(Problem to solve):
Would you print the records below word for word, without the pictures?
==== Records for this exercise
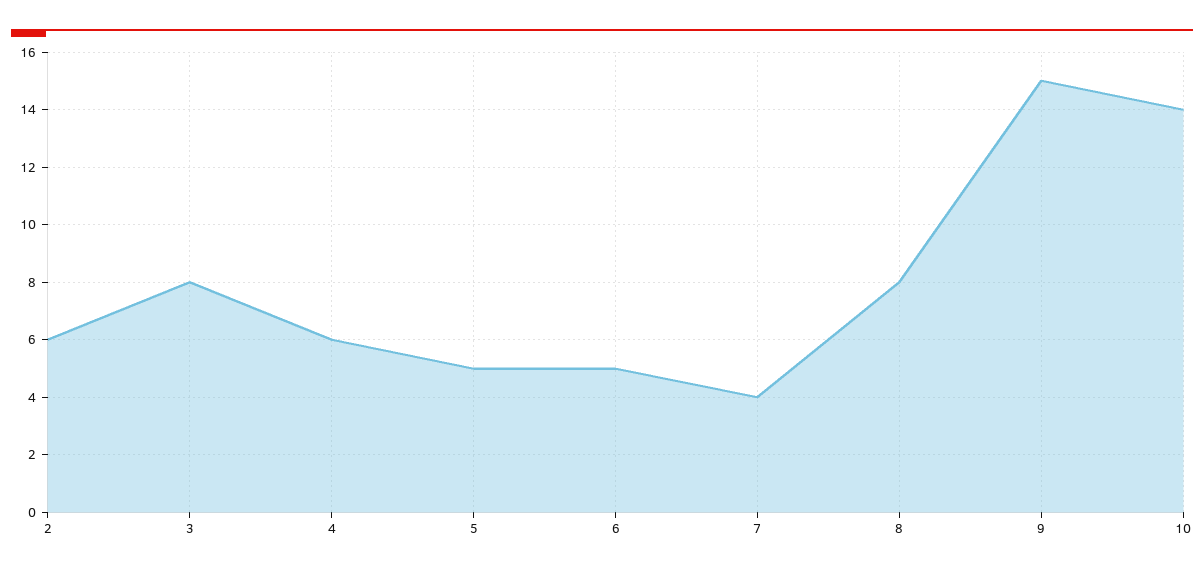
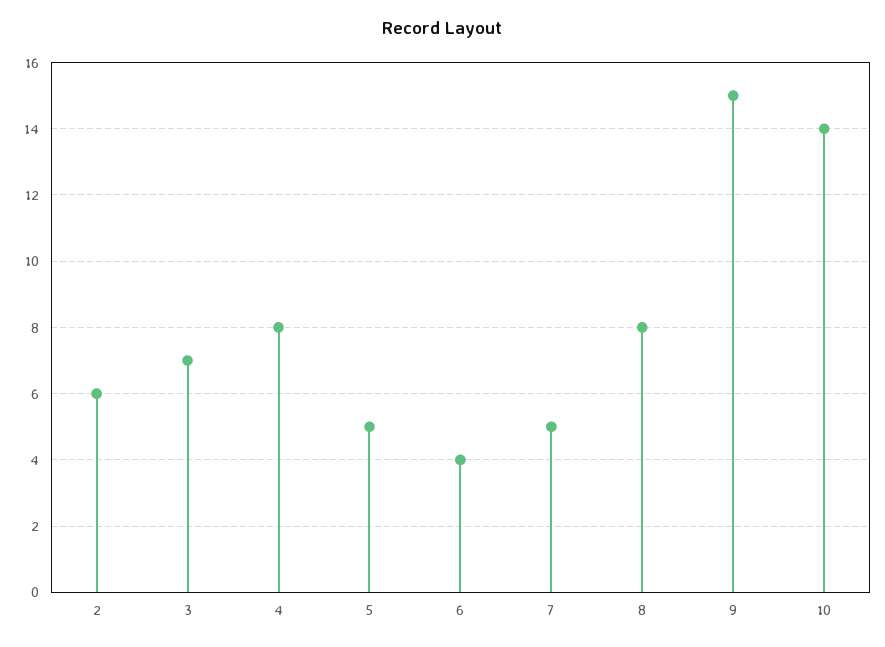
  {
    "2": 6,
-   "3": 8,
+   "3": 7,
-   "4": 6,
+   "4": 8,
    "5": 5,
-   "6": 5,
+   "6": 4,
-   "7": 4,
+   "7": 5,
    "8": 8,
    "9": 15,
    "10": 14
  }

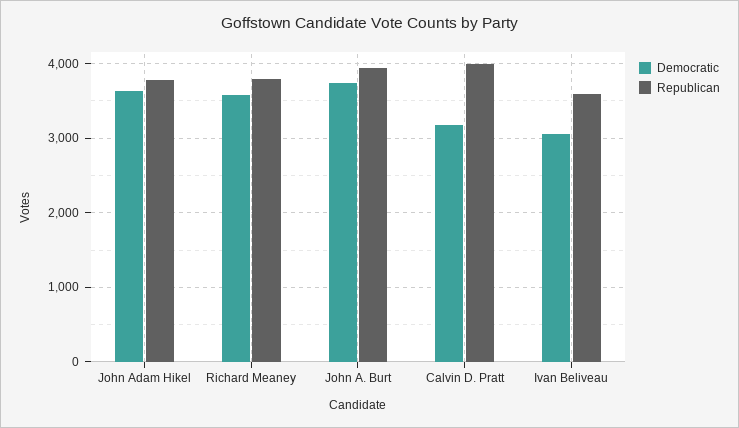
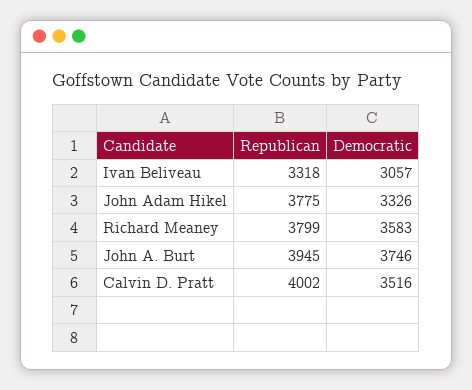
  {
    "Democratic": {
-     "John Adam Hikel": 3600,
+     "John Adam Hikel": 3326,
      "Richard Meaney": 3583,
      "John A. Burt": 3746,
-     "Calvin D. Pratt": 3200,
+     "Calvin D. Pratt": 3516,
      "Ivan Beliveau": 3057
    },
    "Republican": {
      "John Adam Hikel": 3775,
      "Richard Meaney": 3799,
      "John A. Burt": 3945,
      "Calvin D. Pratt": 4002,
-     "Ivan Beliveau": 3600
+     "Ivan Beliveau": 3318
    }
  }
========
(Exercise answer):
  {
    "2": 6,
-   "3": 8,
+   "3": 7,
-   "4": 6,
+   "4": 8,
    "5": 5,
-   "6": 5,
+   "6": 4,
-   "7": 4,
+   "7": 5,
    "8": 8,
    "9": 15,
    "10": 14
  }

  {
    "Democratic": {
-     "John Adam Hikel": 3600,
+     "John Adam Hikel": 3326,
      "Richard Meaney": 3583,
      "John A. Burt": 3746,
-     "Calvin D. Pratt": 3200,
+     "Calvin D. Pratt": 3516,
      "Ivan Beliveau": 3057
    },
    "Republican": {
      "John Adam Hikel": 3775,
      "Richard Meaney": 3799,
      "John A. Burt": 3945,
      "Calvin D. Pratt": 4002,
-     "Ivan Beliveau": 3600
+     "Ivan Beliveau": 3318
    }
  }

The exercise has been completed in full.